#### WHAT IS REQUIRED
For each line below that contains the string "Tegro", copy that line.

##### EXTRACTED ENTRIES #####

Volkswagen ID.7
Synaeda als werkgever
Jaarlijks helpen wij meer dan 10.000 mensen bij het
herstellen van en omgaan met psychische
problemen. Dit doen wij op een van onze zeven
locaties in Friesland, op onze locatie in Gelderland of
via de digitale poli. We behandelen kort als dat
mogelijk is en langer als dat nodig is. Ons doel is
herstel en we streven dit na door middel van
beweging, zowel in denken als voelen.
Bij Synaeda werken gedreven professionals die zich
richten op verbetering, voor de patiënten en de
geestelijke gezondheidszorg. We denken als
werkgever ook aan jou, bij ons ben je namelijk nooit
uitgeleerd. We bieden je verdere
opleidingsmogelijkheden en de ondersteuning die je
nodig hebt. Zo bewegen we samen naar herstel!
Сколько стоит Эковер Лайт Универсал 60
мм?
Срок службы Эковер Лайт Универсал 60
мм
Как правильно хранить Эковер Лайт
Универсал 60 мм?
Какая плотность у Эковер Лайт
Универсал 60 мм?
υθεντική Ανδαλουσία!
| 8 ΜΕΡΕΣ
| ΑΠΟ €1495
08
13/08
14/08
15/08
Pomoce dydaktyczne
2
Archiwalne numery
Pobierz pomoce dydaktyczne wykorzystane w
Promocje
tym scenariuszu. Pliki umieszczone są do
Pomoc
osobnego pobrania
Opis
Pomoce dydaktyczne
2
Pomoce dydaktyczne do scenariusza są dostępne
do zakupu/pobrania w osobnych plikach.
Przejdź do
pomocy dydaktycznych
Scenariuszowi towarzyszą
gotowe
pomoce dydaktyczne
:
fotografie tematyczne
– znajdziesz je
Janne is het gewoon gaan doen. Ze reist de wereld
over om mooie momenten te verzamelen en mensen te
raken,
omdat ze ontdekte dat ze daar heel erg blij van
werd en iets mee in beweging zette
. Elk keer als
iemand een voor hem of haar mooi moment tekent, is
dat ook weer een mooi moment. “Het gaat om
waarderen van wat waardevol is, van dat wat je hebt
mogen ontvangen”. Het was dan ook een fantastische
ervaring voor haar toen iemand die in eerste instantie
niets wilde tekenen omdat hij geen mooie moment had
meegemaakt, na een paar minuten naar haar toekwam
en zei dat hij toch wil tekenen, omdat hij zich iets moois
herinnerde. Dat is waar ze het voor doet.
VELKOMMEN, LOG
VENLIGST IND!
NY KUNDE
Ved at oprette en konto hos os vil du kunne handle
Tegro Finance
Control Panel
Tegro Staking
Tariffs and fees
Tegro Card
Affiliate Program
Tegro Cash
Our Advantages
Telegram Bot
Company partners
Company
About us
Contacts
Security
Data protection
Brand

#####

#### EXPECTED OUTPUT
Tegro Finance
Tegro Staking
Tegro Card
Tegro Cash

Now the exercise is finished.